Scala 3 Migration: Report from the field
Migration Experience & Difficulty
- Many readers found the report valuable and realistic, especially for projects using advanced Scala 2 features (macros, type projections, experiments).
- Consensus: if a codebase avoids experimental features and custom macros, migration is usually manageable, especially with Scala 3 compatibility flags and rewrite tools.
- Some teams have already migrated even very old Scala 2.8 code, citing macros and abstract type projections as the main pain points.
- Others perceive migration as daunting, with no strong business incentive until Scala 2 becomes unsustainable (e.g., libraries dropping support). A few argue a formal Scala 2 “sunset” would spur action.
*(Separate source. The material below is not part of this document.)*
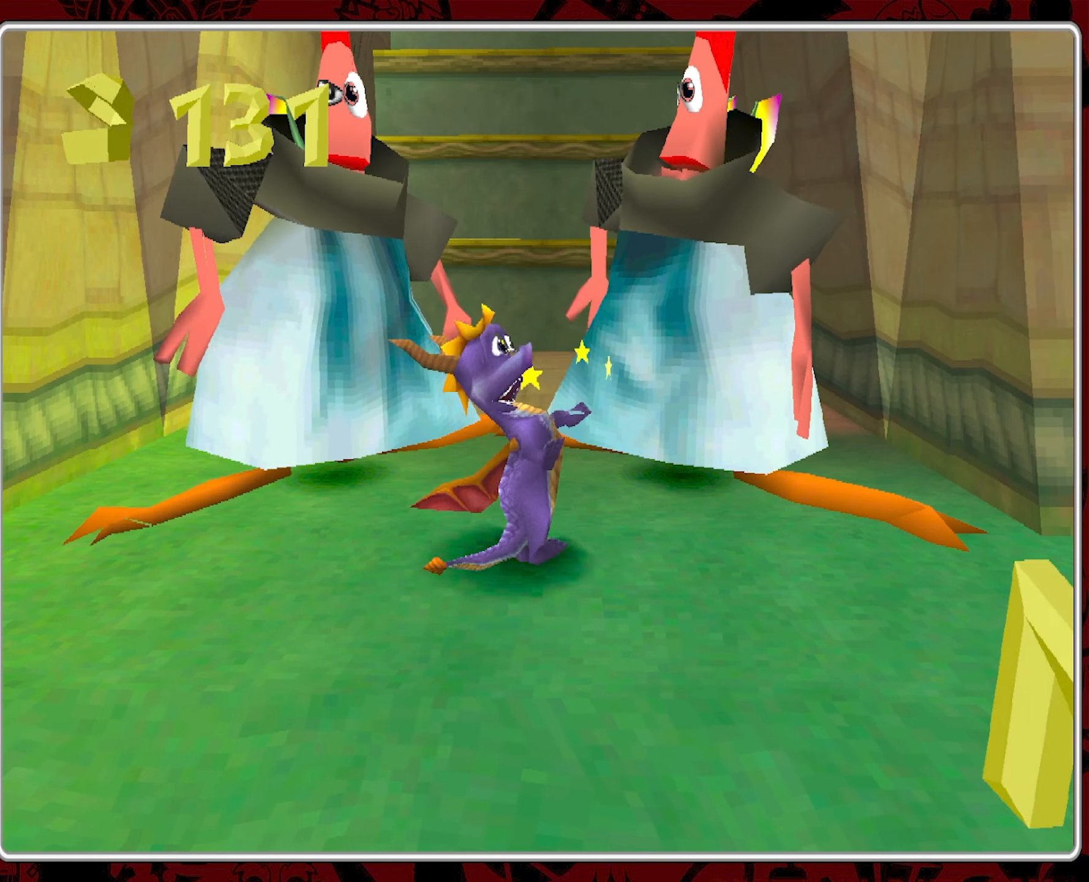
{"buttons": [], "left_stick": "center", "events": [[50, "SQUARE", "up"]]}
Ecosystem Readiness & Binary Compatibility
- Several commenters say “most of the ecosystem” now has Scala 3 releases; Spark is repeatedly mentioned as the big holdout, with Databricks’ choices seen as dragging the ecosystem.
- Scala 3’s binary compatibility story (within 3.x and back to 2.13, excluding experimental features/macros) is highlighted as a major improvement over historic 2.x breakage.
- Interop with Scala 2.13 binaries reduces urgency but also reduces migration pressure.
Tooling & Build Systems
- Tooling remains a recurring complaint: IDE support is described as improved but still frustrating; some blame “academic” priorities for ignoring tooling.
- sbt has detractors but is said to be much better than it used to be; alternatives like Maven, Gradle (with recent Scala 3 fixes), Mill, and particularly scala-cli get positive mentions.
Community, Governance & Politics
- Some commenters strongly criticize governance and community behavior around the Scala Center, referencing offensive conference language and a defamation case.
- Others downplay this as personal or organizational drama with little relevance to technical decisions like upgrading from Scala 2 to 3.
- There is no consensus: some see toxicity as a serious deterrent; others say the real ecosystem mostly lives outside these institutions.
Language Design, Libraries & Competing Options
- Deep split on Scala 3: some call it “what Scala was supposed to be” with a near‑ideal type system; others see unnecessary syntax churn and overcomplexity that hurts maintainability.
- Debate over FP-heavy stacks (Cats, ZIO, Typelevel) vs “just Java libraries”; some teams refuse advanced type tricks, others treat them as standard practice.
- In data engineering, Scala is reported to be losing ground to Python and Java as Spark usage shifts and managed platforms grow.
- For people leaving Scala, Rust, Kotlin, and Java are the most cited destinations; Rust praised for momentum but seen by some as less suited to typical backend workloads than JVM languages.